About

Emiliano Aguilar is assistant professor in the Department of History who became a Kellogg faculty fellow in 2024. His research centers around migration, labor, and politics with an eye to understanding the human development and democratic participation of relative newcomers to the United States. While Aguilar’s work has centered on the US Midwest, he is increasingly exploring a comparative perspective from elsewhere in the world and is looking at both the internationalization of the Midwest that migrants are fueling  and the connections between this region and the world. He has been a Kellogg Institute faculty fellow since 2024.

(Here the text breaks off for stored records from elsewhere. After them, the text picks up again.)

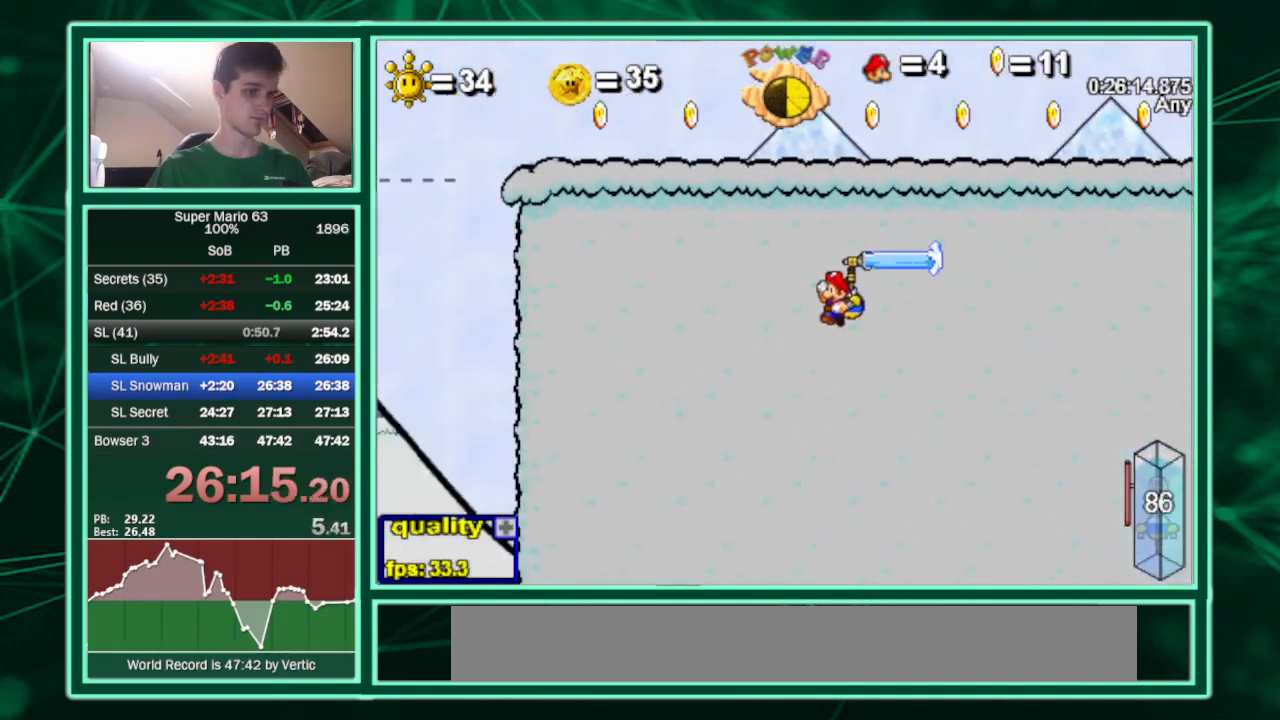
{"keys": ["c", "left", "up"], "events": [[267, "x", "down"], [467, "x", "up"]]}
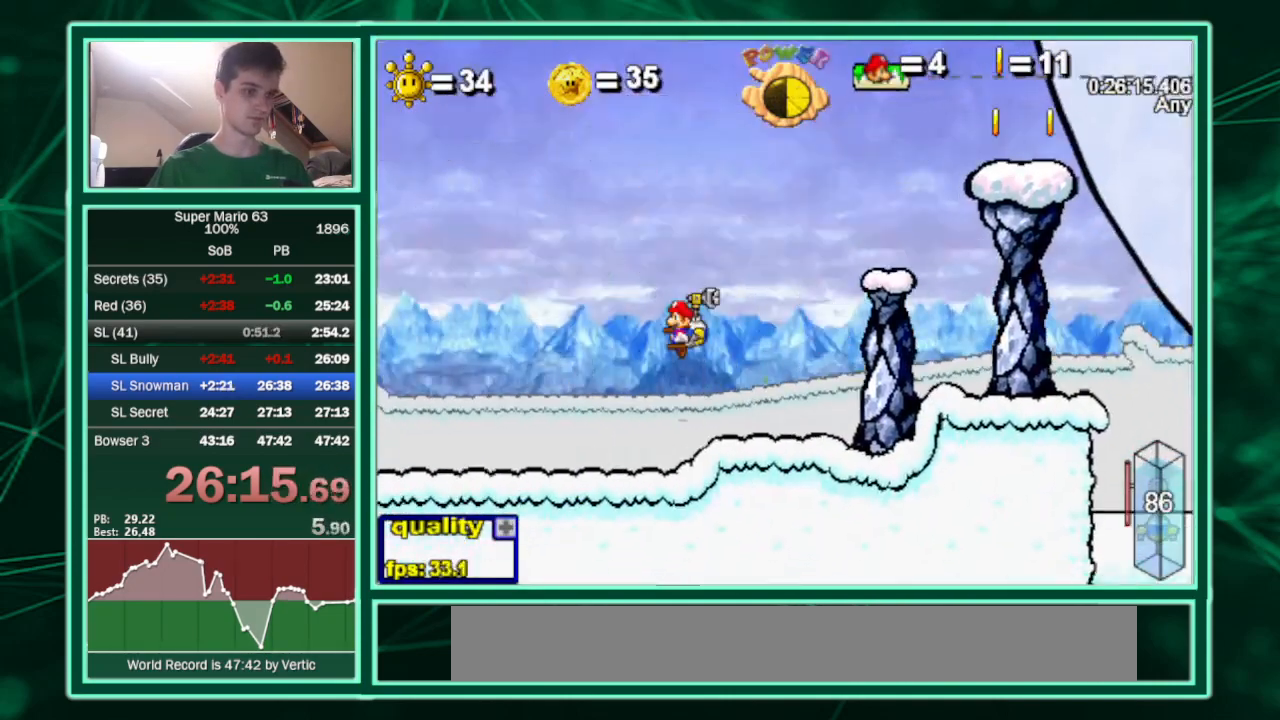
{"keys": ["c", "left"], "events": [[433, "up", "up"]]}
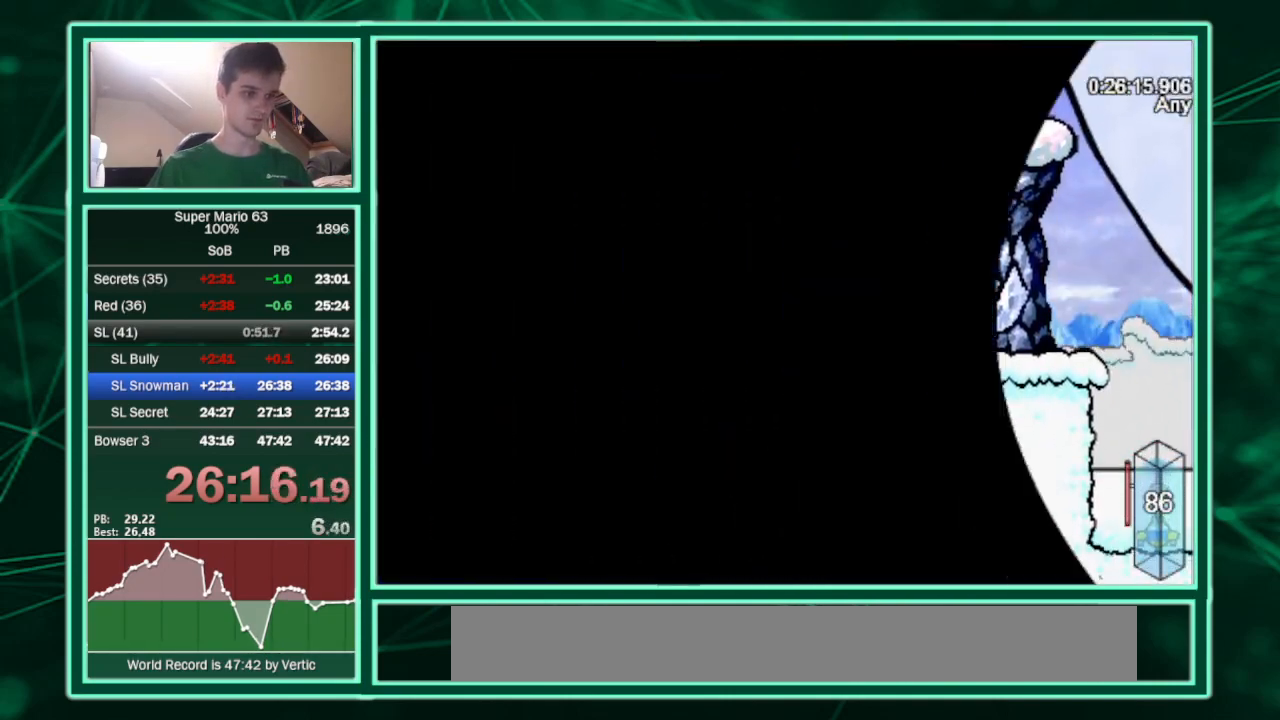
{"keys": ["c", "left"], "events": []}
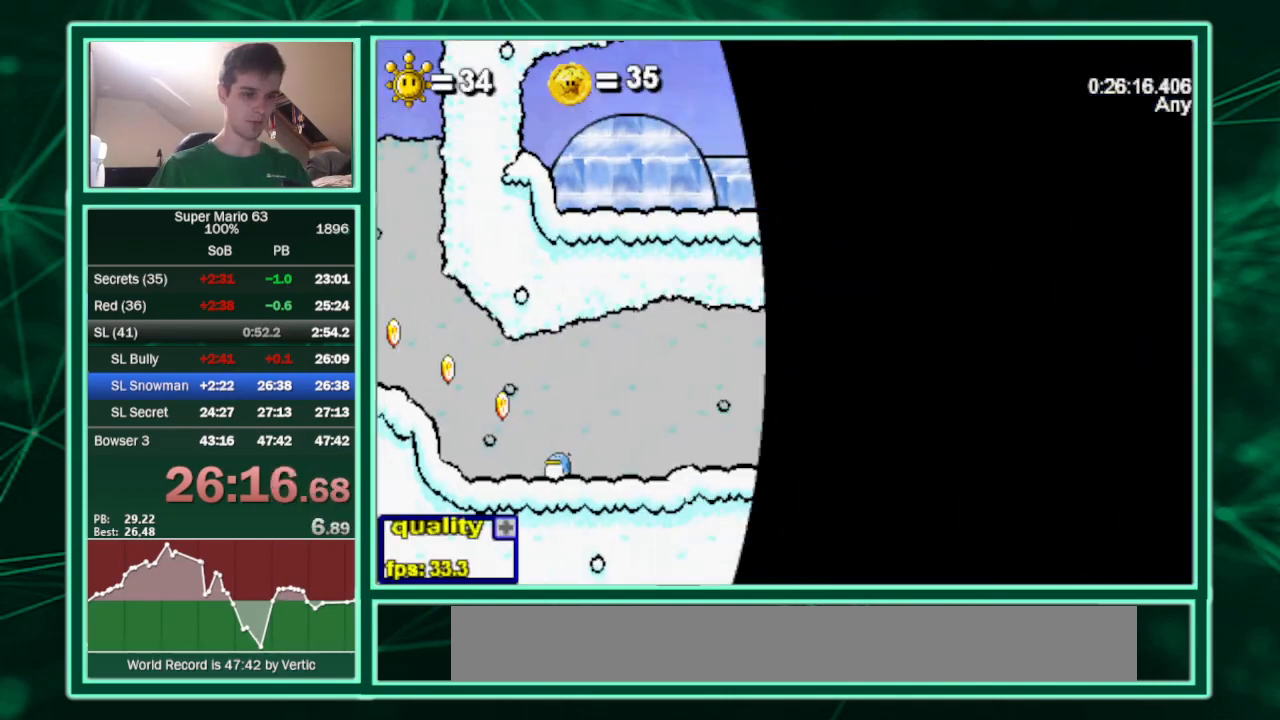
{"keys": ["c", "left"], "events": []}
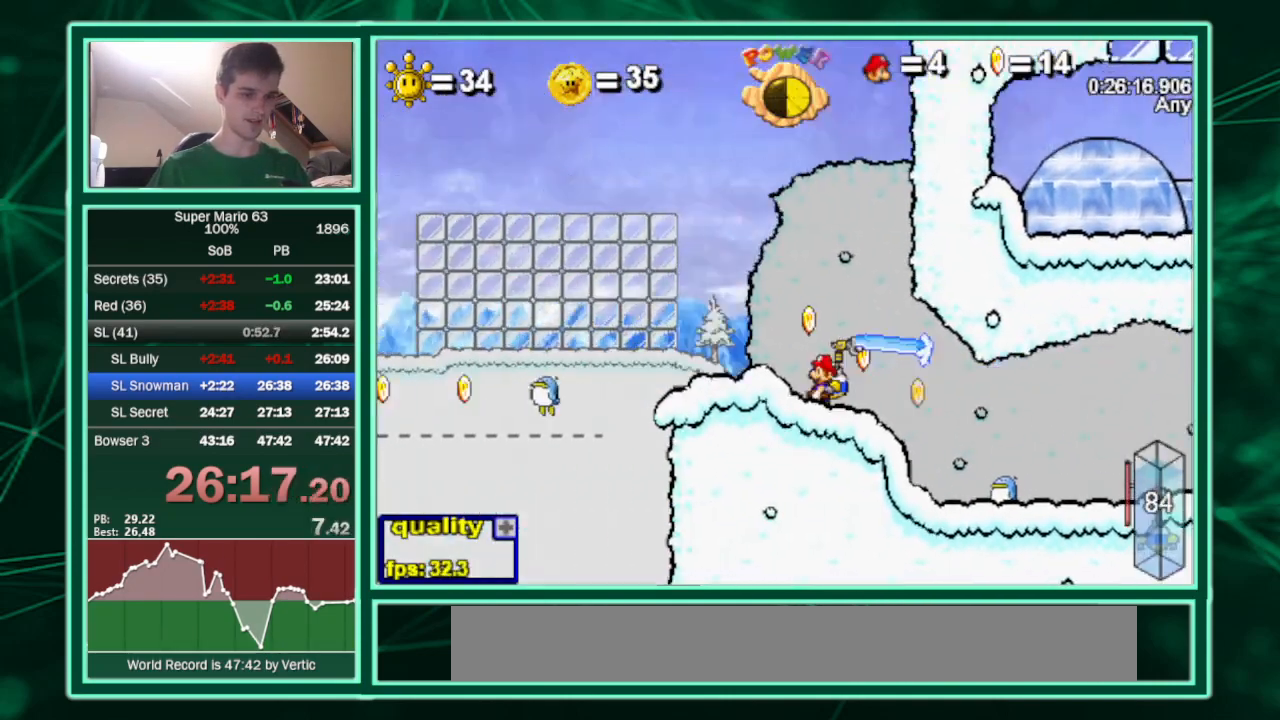
{"keys": ["c", "left"], "events": []}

Aguilar is working on his first book manuscript, titled “Building a Latino Machine: Caught Between Corrupt Political Machines and Good Government Reform,” which explores how the ethnic Mexican and Puerto Rican community of East Chicago, Indiana, navigated machine politics in the 20th and 21st centuries to further their inclusion in municipal and union politics. 

His work has appeared in The Metropole, Belt Magazine, the Immigration and Ethnic History Society’s Blog, the Oxford Research Encyclopedia of American History, and the Indiana Historical Society Blog, among others. He has authored several chapters for books, including a chapter published in Building Sustainable Worlds: Latinx Placemaking in the Midwest (University of Illinois Press, July 2022).

Aguilar holds a PhD in history from Northwestern University.